▸ Excerpted records:
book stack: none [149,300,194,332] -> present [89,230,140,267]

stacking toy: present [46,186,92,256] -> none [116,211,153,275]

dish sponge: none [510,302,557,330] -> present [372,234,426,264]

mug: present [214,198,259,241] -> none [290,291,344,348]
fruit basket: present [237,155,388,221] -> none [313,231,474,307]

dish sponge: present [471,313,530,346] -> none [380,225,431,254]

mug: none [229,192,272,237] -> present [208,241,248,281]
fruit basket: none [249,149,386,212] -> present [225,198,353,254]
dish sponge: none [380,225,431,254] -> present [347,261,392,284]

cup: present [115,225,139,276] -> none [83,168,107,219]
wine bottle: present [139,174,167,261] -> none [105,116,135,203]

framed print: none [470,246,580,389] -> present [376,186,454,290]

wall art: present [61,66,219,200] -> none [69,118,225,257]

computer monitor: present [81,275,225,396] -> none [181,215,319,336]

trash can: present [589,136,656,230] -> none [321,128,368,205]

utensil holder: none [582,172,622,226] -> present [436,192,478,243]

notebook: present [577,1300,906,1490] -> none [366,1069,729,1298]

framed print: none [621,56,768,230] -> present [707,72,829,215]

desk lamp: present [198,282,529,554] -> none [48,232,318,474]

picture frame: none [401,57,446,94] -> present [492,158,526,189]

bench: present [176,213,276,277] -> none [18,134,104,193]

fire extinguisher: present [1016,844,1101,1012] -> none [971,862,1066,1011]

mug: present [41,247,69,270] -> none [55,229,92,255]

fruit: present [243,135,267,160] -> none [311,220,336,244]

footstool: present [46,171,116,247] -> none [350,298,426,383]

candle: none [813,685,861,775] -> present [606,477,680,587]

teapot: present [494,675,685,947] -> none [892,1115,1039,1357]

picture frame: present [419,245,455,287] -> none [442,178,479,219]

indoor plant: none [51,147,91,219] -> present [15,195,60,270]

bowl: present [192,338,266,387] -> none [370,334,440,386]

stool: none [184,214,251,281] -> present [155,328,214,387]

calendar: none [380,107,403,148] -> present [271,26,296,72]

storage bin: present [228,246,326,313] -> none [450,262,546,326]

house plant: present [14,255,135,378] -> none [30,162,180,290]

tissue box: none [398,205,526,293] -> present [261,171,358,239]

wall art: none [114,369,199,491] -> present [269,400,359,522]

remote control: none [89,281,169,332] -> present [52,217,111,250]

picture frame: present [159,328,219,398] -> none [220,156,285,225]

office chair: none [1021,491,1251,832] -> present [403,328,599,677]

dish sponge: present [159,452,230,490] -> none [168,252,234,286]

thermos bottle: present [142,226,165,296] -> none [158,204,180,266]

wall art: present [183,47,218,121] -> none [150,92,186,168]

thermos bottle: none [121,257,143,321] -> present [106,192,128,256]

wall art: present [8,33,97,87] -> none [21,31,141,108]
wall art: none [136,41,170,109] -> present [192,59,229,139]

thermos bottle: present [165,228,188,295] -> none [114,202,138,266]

▸ Problem to work on:
Retype each record, matching it exactly.

▸ The answer:
book stack: none [149,300,194,332] -> present [89,230,140,267]

stacking toy: present [46,186,92,256] -> none [116,211,153,275]

dish sponge: none [510,302,557,330] -> present [372,234,426,264]

mug: present [214,198,259,241] -> none [290,291,344,348]
fruit basket: present [237,155,388,221] -> none [313,231,474,307]

dish sponge: present [471,313,530,346] -> none [380,225,431,254]

mug: none [229,192,272,237] -> present [208,241,248,281]
fruit basket: none [249,149,386,212] -> present [225,198,353,254]
dish sponge: none [380,225,431,254] -> present [347,261,392,284]

cup: present [115,225,139,276] -> none [83,168,107,219]
wine bottle: present [139,174,167,261] -> none [105,116,135,203]

framed print: none [470,246,580,389] -> present [376,186,454,290]

wall art: present [61,66,219,200] -> none [69,118,225,257]

computer monitor: present [81,275,225,396] -> none [181,215,319,336]

trash can: present [589,136,656,230] -> none [321,128,368,205]

utensil holder: none [582,172,622,226] -> present [436,192,478,243]

notebook: present [577,1300,906,1490] -> none [366,1069,729,1298]

framed print: none [621,56,768,230] -> present [707,72,829,215]

desk lamp: present [198,282,529,554] -> none [48,232,318,474]

picture frame: none [401,57,446,94] -> present [492,158,526,189]

bench: present [176,213,276,277] -> none [18,134,104,193]

fire extinguisher: present [1016,844,1101,1012] -> none [971,862,1066,1011]

mug: present [41,247,69,270] -> none [55,229,92,255]

fruit: present [243,135,267,160] -> none [311,220,336,244]

footstool: present [46,171,116,247] -> none [350,298,426,383]

candle: none [813,685,861,775] -> present [606,477,680,587]

teapot: present [494,675,685,947] -> none [892,1115,1039,1357]

picture frame: present [419,245,455,287] -> none [442,178,479,219]

indoor plant: none [51,147,91,219] -> present [15,195,60,270]

bowl: present [192,338,266,387] -> none [370,334,440,386]

stool: none [184,214,251,281] -> present [155,328,214,387]

calendar: none [380,107,403,148] -> present [271,26,296,72]

storage bin: present [228,246,326,313] -> none [450,262,546,326]

house plant: present [14,255,135,378] -> none [30,162,180,290]

tissue box: none [398,205,526,293] -> present [261,171,358,239]

wall art: none [114,369,199,491] -> present [269,400,359,522]

remote control: none [89,281,169,332] -> present [52,217,111,250]

picture frame: present [159,328,219,398] -> none [220,156,285,225]

office chair: none [1021,491,1251,832] -> present [403,328,599,677]

dish sponge: present [159,452,230,490] -> none [168,252,234,286]

thermos bottle: present [142,226,165,296] -> none [158,204,180,266]

wall art: present [183,47,218,121] -> none [150,92,186,168]

thermos bottle: none [121,257,143,321] -> present [106,192,128,256]

wall art: present [8,33,97,87] -> none [21,31,141,108]
wall art: none [136,41,170,109] -> present [192,59,229,139]

thermos bottle: present [165,228,188,295] -> none [114,202,138,266]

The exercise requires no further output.